____ PROVIDED RECORDS
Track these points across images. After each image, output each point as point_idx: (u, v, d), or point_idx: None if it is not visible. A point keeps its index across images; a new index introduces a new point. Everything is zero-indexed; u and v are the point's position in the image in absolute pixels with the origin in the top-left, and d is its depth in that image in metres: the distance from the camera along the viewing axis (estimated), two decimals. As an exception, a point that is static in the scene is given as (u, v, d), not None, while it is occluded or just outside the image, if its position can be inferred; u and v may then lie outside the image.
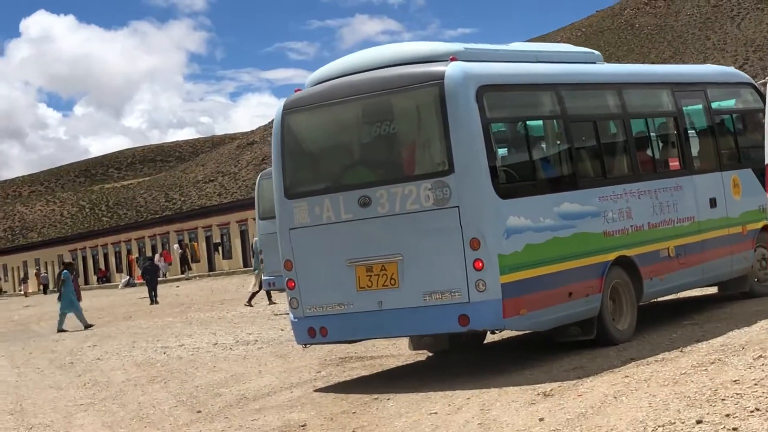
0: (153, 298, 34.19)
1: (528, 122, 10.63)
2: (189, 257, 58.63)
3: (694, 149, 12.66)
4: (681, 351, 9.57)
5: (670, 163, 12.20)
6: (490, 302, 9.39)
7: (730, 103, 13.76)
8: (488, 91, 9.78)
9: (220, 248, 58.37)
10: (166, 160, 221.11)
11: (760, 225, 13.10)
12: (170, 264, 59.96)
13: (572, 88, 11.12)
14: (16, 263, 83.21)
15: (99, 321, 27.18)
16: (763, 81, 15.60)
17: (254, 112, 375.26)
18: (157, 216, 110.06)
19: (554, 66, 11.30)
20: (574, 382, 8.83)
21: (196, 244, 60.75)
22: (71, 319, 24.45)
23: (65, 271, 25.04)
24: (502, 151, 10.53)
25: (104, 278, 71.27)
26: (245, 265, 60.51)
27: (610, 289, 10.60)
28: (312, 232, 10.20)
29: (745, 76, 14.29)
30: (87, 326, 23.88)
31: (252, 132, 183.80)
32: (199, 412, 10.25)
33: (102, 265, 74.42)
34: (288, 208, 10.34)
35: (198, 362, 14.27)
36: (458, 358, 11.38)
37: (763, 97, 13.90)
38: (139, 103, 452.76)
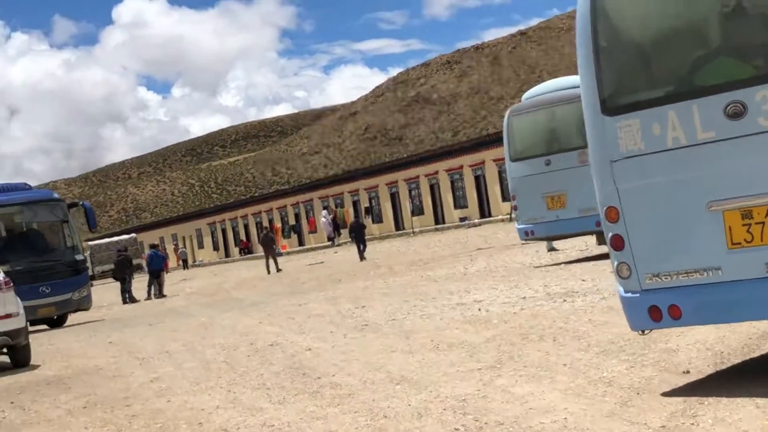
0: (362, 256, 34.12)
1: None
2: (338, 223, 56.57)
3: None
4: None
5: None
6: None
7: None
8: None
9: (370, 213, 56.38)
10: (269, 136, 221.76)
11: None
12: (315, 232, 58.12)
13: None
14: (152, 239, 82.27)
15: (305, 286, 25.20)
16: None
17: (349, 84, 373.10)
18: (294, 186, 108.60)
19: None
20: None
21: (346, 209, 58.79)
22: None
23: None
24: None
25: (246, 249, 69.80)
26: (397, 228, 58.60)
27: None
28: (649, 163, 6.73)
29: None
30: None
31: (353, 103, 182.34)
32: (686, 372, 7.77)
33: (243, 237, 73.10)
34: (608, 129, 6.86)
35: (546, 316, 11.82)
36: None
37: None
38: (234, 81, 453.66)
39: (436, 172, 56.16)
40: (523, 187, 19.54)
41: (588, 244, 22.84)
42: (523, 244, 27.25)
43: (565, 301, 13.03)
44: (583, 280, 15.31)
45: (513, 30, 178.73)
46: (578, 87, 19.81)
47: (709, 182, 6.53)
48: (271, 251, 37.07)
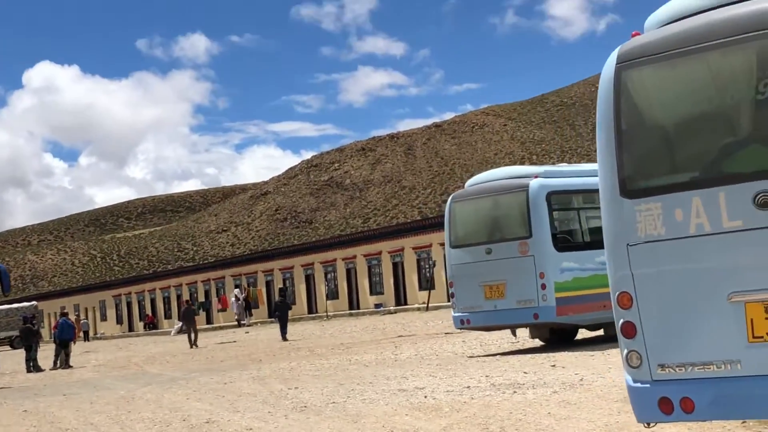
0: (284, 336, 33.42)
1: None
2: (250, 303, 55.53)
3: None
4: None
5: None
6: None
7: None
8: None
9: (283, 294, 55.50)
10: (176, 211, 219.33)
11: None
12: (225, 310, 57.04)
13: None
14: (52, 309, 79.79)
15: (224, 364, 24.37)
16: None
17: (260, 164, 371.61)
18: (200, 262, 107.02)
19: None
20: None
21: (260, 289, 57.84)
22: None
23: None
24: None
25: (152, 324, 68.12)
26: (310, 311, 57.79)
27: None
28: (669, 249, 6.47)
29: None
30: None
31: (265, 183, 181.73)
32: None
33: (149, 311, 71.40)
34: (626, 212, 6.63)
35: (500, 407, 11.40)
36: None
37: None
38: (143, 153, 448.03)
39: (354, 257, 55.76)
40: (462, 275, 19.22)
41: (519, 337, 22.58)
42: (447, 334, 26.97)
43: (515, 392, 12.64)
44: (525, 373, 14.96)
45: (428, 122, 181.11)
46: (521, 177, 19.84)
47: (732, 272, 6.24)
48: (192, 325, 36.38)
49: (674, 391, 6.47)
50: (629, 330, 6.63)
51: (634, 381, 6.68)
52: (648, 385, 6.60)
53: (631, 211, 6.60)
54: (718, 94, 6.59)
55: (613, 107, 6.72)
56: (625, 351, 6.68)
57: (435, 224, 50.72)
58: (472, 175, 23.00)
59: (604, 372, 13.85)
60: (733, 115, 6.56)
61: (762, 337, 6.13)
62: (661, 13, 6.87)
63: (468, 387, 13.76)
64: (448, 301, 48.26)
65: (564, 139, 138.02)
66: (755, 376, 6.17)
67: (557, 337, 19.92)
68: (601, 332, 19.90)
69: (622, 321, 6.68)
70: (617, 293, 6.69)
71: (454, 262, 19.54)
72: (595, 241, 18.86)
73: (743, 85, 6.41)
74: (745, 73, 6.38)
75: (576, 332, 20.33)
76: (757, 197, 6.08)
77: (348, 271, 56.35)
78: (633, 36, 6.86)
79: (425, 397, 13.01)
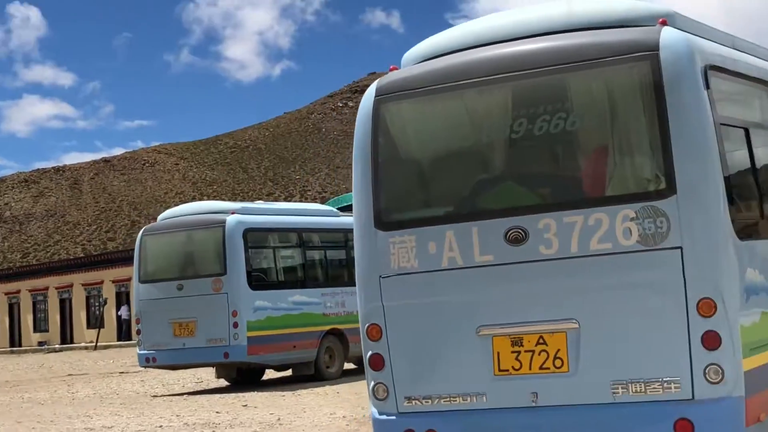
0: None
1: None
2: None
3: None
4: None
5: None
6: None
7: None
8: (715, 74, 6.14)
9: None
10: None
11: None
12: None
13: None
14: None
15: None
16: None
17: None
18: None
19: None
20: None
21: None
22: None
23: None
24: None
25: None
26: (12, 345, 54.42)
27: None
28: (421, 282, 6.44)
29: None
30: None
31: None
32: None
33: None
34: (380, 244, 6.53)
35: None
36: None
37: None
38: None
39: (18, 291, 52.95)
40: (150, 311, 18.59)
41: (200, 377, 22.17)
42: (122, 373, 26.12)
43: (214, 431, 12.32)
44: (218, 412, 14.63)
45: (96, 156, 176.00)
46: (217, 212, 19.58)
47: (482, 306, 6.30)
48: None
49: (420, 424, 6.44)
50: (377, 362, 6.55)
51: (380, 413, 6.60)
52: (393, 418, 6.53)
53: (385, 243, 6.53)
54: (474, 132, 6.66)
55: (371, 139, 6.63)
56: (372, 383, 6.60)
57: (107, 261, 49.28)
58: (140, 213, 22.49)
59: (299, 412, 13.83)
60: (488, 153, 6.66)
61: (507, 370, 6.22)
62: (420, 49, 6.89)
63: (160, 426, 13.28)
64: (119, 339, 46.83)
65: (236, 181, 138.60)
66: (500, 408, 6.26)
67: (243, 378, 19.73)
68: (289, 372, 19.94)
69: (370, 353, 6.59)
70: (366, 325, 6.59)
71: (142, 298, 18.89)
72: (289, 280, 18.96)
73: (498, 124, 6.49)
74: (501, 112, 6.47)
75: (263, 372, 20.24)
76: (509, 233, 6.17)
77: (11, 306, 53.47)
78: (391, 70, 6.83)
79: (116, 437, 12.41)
________
____ PROVIDED RECORDS
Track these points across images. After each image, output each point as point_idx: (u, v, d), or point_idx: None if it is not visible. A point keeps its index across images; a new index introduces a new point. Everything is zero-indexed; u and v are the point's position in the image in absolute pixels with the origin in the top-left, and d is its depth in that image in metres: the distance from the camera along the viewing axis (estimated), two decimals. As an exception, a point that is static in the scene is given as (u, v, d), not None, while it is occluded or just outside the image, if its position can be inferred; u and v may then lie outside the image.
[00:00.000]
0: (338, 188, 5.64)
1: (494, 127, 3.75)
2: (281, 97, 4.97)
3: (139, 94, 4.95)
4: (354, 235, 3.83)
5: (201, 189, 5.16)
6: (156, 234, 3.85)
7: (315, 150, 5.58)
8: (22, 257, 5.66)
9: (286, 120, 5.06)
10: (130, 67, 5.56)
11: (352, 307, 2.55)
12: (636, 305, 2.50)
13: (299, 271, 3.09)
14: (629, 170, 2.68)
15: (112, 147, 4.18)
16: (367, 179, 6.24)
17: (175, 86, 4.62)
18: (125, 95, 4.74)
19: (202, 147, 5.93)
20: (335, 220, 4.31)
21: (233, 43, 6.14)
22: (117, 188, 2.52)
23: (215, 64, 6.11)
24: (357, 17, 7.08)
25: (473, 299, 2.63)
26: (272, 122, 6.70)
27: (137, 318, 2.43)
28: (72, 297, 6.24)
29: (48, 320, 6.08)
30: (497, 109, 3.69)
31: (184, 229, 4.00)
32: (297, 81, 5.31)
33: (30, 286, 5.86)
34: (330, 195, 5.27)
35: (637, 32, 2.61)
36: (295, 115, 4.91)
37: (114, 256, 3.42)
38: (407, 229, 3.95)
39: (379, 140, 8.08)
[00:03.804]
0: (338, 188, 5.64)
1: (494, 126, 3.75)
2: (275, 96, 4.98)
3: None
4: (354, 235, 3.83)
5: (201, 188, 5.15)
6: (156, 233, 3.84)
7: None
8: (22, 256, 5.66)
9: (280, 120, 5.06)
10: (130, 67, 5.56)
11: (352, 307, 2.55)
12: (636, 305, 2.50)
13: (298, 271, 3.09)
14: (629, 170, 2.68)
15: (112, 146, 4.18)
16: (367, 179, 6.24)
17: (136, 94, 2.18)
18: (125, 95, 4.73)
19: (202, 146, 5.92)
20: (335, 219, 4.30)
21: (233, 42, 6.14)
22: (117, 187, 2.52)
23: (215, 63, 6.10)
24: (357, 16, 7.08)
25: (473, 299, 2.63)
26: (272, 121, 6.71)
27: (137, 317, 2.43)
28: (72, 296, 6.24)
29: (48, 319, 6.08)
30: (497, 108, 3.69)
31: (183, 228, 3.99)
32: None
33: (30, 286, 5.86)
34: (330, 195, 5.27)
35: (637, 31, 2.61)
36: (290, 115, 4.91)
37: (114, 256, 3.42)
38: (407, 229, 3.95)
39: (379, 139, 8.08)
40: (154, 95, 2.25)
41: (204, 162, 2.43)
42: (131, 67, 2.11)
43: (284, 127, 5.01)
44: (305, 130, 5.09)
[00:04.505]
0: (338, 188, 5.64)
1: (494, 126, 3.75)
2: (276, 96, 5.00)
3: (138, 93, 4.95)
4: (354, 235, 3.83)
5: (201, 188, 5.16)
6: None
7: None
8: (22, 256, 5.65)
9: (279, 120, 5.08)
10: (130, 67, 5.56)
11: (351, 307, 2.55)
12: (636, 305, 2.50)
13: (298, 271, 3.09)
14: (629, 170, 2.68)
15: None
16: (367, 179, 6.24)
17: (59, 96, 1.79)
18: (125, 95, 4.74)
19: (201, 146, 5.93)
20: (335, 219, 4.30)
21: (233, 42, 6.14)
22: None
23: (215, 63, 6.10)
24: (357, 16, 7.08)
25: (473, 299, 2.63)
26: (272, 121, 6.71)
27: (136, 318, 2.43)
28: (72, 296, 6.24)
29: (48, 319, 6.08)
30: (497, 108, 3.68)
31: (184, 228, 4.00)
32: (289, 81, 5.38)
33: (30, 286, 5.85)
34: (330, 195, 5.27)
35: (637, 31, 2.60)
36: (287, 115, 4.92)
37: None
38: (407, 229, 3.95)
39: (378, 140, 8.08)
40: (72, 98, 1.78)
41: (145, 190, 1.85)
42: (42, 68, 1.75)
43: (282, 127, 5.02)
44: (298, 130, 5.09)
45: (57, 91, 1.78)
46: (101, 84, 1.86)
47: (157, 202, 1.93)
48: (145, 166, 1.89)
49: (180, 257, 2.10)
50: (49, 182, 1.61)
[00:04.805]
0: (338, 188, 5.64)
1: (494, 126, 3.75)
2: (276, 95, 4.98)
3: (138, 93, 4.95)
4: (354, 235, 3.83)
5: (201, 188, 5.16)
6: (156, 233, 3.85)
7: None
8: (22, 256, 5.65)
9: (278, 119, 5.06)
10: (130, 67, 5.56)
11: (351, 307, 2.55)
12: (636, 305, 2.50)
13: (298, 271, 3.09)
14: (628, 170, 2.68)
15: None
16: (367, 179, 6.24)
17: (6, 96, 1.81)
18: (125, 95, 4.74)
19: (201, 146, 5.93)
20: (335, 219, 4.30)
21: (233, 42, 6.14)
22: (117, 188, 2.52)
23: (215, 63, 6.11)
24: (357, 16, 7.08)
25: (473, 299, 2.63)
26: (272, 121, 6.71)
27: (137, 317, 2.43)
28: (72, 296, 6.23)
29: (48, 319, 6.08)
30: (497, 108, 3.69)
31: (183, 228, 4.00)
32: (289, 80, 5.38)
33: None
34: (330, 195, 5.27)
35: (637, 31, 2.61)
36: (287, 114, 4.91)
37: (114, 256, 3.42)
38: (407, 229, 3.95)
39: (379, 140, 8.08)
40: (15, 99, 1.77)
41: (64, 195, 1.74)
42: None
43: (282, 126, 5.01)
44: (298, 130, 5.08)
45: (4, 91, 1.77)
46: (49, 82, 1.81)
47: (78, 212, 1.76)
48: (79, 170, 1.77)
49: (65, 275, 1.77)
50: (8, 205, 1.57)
________
_WHAT TO WORK ON_: There is a line with "23: (215, 64, 6.11)" and a line with "36: (295, 115, 4.91)" above. Copy exactly those two lines and all lines between them, with nothing else.

_OUTPUT FOR THIS TASK_:
23: (215, 64, 6.11)
24: (357, 17, 7.08)
25: (473, 299, 2.63)
26: (272, 122, 6.70)
27: (137, 318, 2.43)
28: (72, 297, 6.24)
29: (48, 320, 6.08)
30: (497, 109, 3.69)
31: (184, 229, 4.00)
32: (297, 81, 5.31)
33: (30, 286, 5.86)
34: (330, 195, 5.27)
35: (637, 32, 2.61)
36: (295, 115, 4.91)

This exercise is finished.